Wednesday, July 01, 2009

Happy [Fiscal] New Year?

July 1 is the start of the fiscal year for many businesses, as well as the state of California and our neighbor, Arizona. Besides a border and fiscal year, CA and AZ share another thing in common: they will each begin issuing IOUs to their employees, vendors, contractors, and others due to the inability of our elected representatives to agree on a state budget. In fact, 19 states are on the verge of such financial calamity.

Some cheer this as a bit of political anarchy and showmanship. I, however, am not alone in finding this grandstanding mockery of the democratic process to be an irresponsible dereliction of duty.

My friend in Arizona, JR Snyder, Jr., has blogged about his thoughts on the state government shutdown. Although from the opposite side of the political spectrum on many issues, JR and I are agreed on this fact. From JR's blog:
If you choose to take the position that the state needs a shutdown to get it's house in order, know the consequences no matter which side you're on. Social services may be distasteful but the answer is not abruptly halting them without some thoughtful unwinding. The chaos ensuing affects all citizens, because the ripple of destruction will run through the state economy on all levels.

Destruction is not the same as Disruption.
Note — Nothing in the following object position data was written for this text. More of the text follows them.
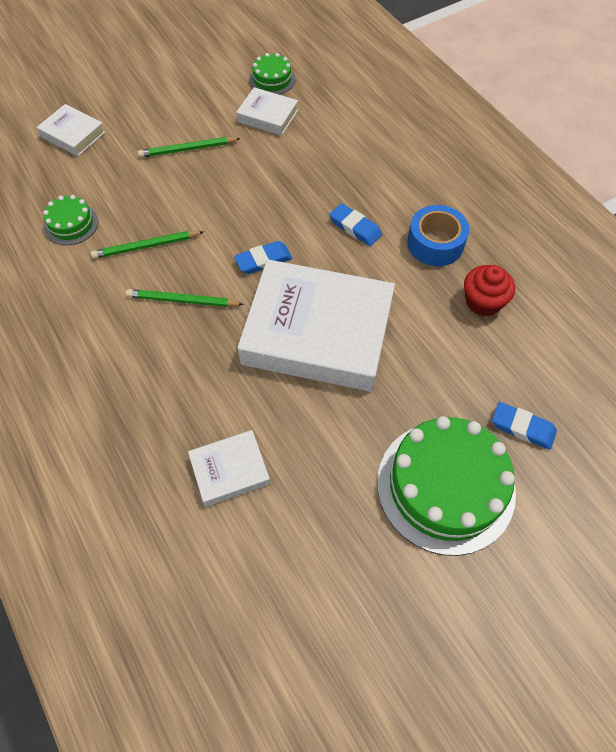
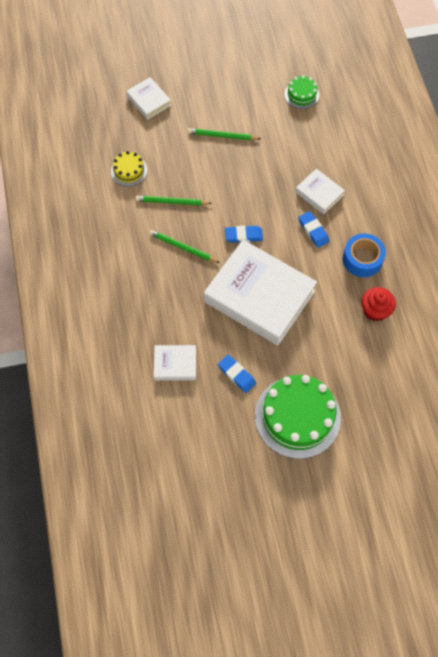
camera: 20 degrees right, 5 degrees up
(71, 224) = (129, 170): green cake -> yellow cake
(267, 116) = (287, 125): white book -> white book (319, 194)
(522, 427) = (361, 398): blue eraser -> blue eraser (236, 375)

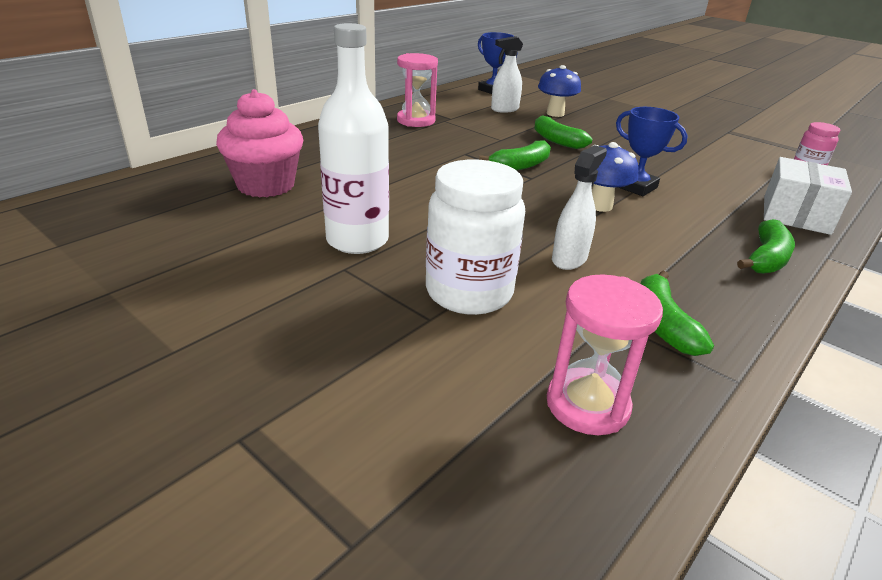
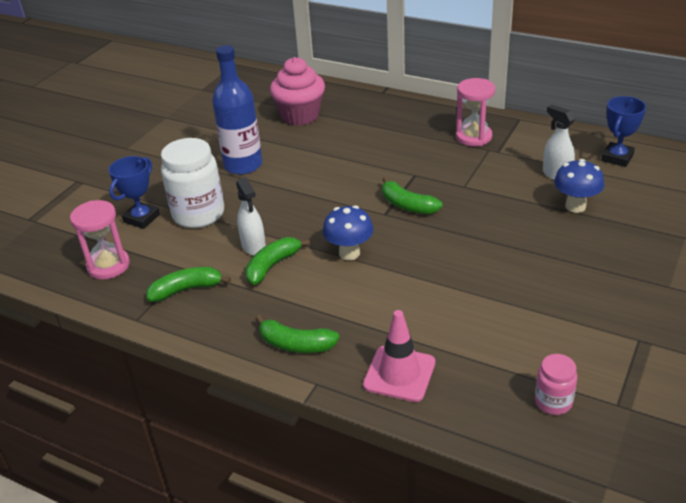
camera: 80 degrees right, 5 degrees up
(357, 240) = (243, 165): white bottle -> blue bottle
(556, 140) = (488, 216): green banana -> green banana (272, 266)
(569, 259) = (253, 246): white spray bottle -> white spray bottle turned 45 degrees clockwise
(636, 187) = (402, 271): blue trophy -> blue trophy (141, 218)
(796, 215) = (399, 374): white box -> pink traffic cone

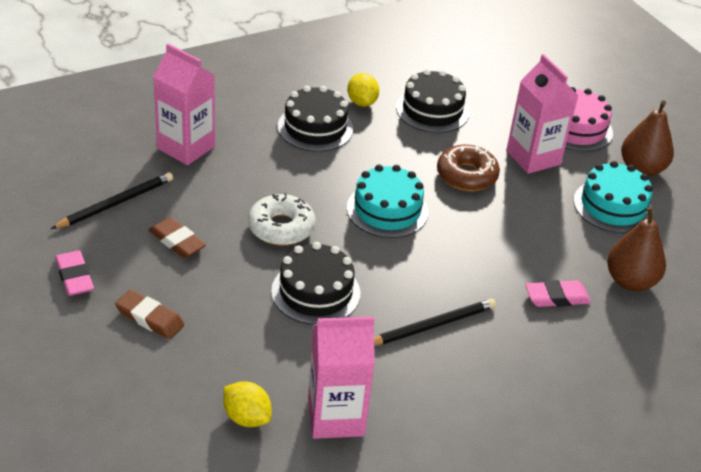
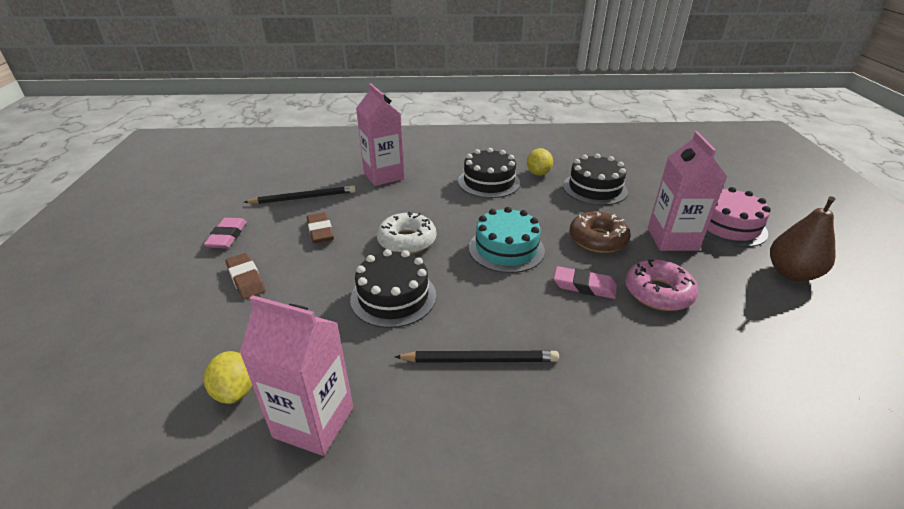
camera: 30 degrees right, 5 degrees down
(544, 219) = (658, 292): none -> pink donut
(557, 297) = (636, 372): pink eraser -> pink eraser (584, 286)
(613, 206) = (744, 299): turquoise cake -> none
(630, 281) = (738, 381): brown pear -> none

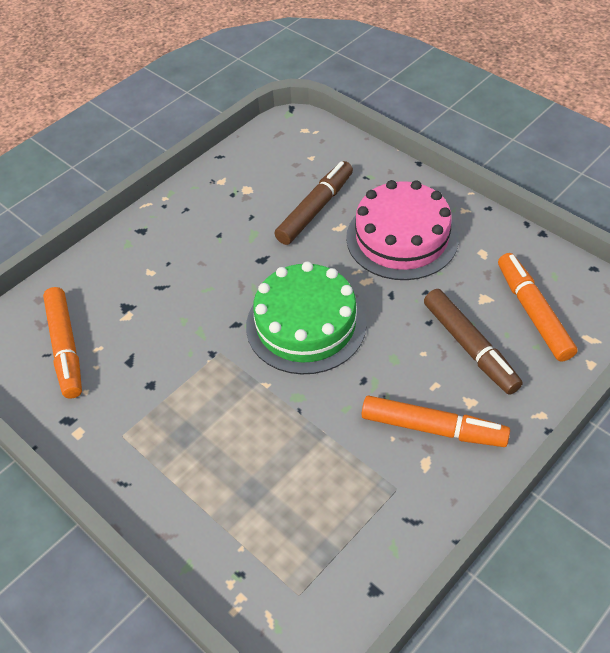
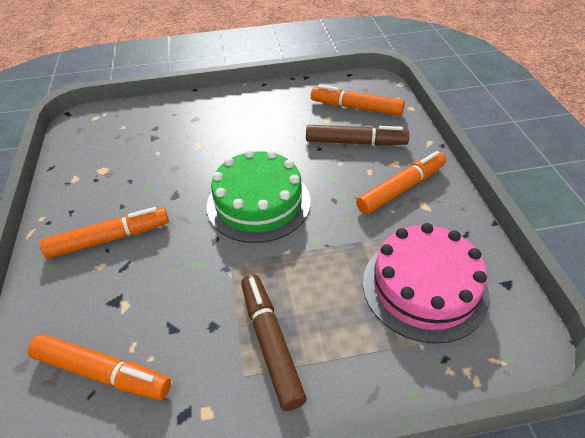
camera: 55 degrees left, 5 degrees down
(179, 255) = (109, 239): none -> orange marker
(315, 209) = (168, 147): brown marker -> brown marker (270, 343)
(402, 238) = (242, 125): pink cake -> pink cake (424, 287)

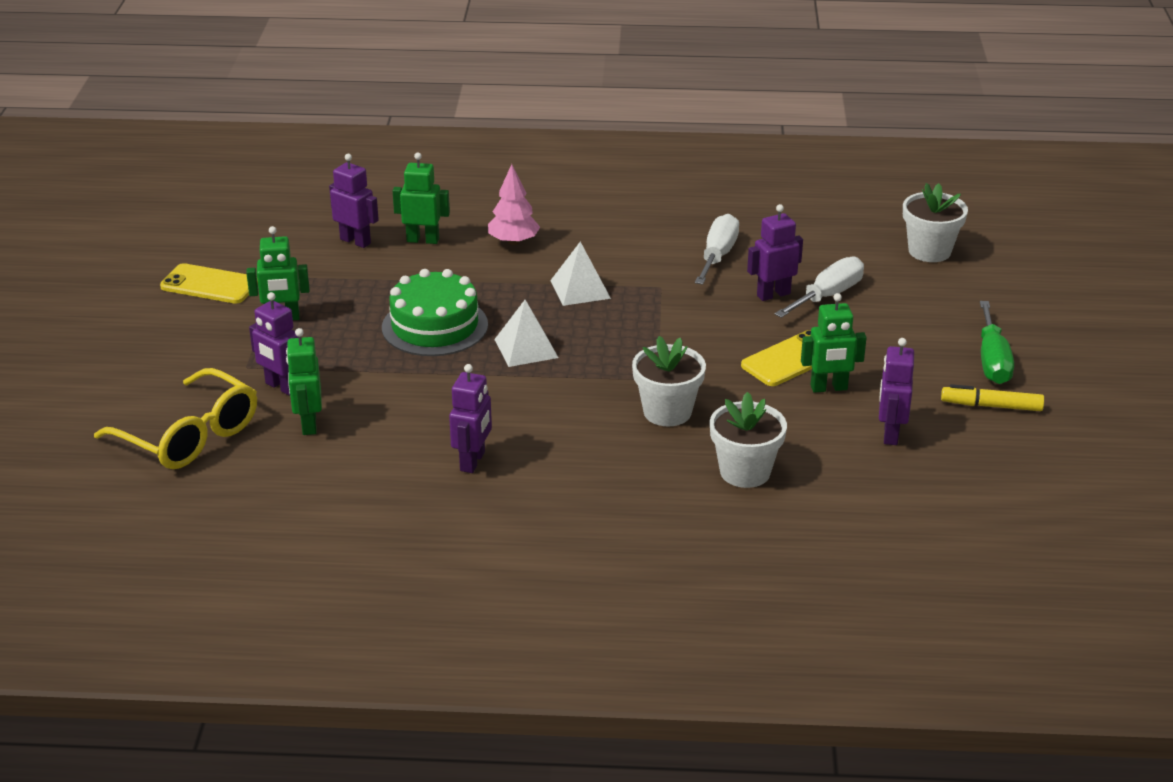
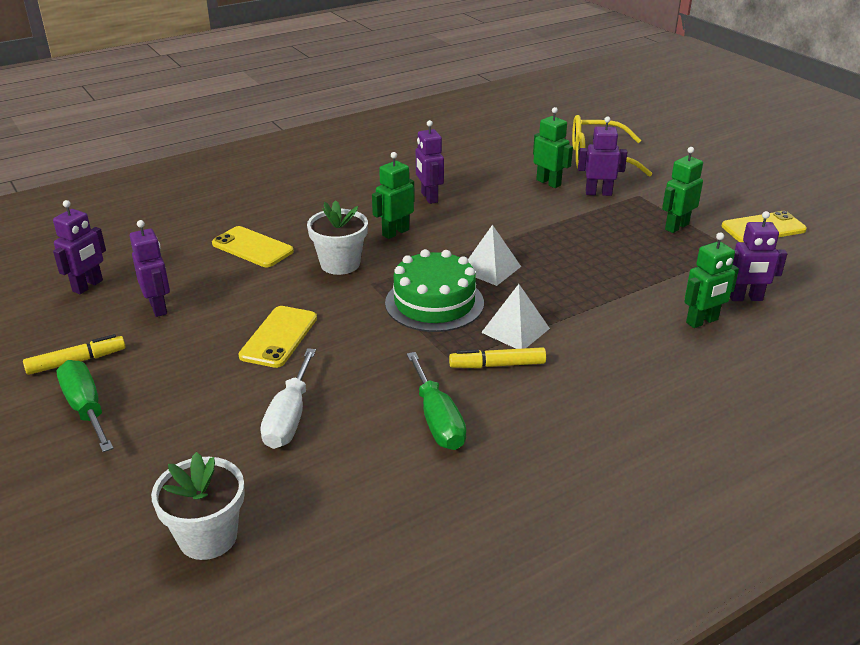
camera: 145 degrees right, 0 degrees up
(435, 326) = (574, 259): green cake -> green cake (434, 303)
(513, 242) = (632, 352): pink tree -> none
(629, 271) = (497, 365): none -> yellow marker
(718, 255) = (437, 420): white screwdriver -> green screwdriver
(745, 472) = (252, 247): white flower pot -> yellow phone
(773, 294) = (344, 396): purple robot -> purple robot (88, 286)
(829, 388) = (229, 325): green robot -> green robot (395, 232)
There are good reasons why even a partial shutdown is a very bad idea right now. A shutdown will destroy the state's credit rating. We are already insolvent and any money borrowed to operate will have to be paid back at higher interest rates due to bad credit. The entire state economy is in a precarious position and even a 24 hour shutdown will have a negative impact and far worse if protracted. The law suits against the state alone will hinder us for decades.
Many find these state shutdowns to acceptable because of the assumption that it will only hurt either "welfare queens" or faceless bureaucrats. And wouldn't it be fun to think of this as our way of getting revenge on that idiot at the DMV who kept me waiting in line for three hours?

But, as I commented on JR's blog, the IOUs will be going to more than just these usual political scapegoats. They'll be going to suppliers and contractors to all sorts of state run or funded institutions and offices. The companies that supply food to the prisons, or who have maintenance contracts with the universities, or provide linens to hospitals (etc., etc.).

Those suppliers, in turn, cannot pay their staff with IOUs; they need money. Many of them are small, local businesses that will be forced to lay off staff, and possibly shut their doors for good, if the budget impasse continues for more than a couple of weeks. This will slow down local spending and hurt the economy in communities up and down each of the 19 budgetless states, and far beyond the state capitals or the homes of bureaucrats from the other party.

Demand your representatives do their jobs and pass a budget! Whichever side of the political fence you're on, our legislators have a duty to run their states in a responsible manner. Political grandstanding that costs regular citizens their livelihood is wrong, from the left or the right.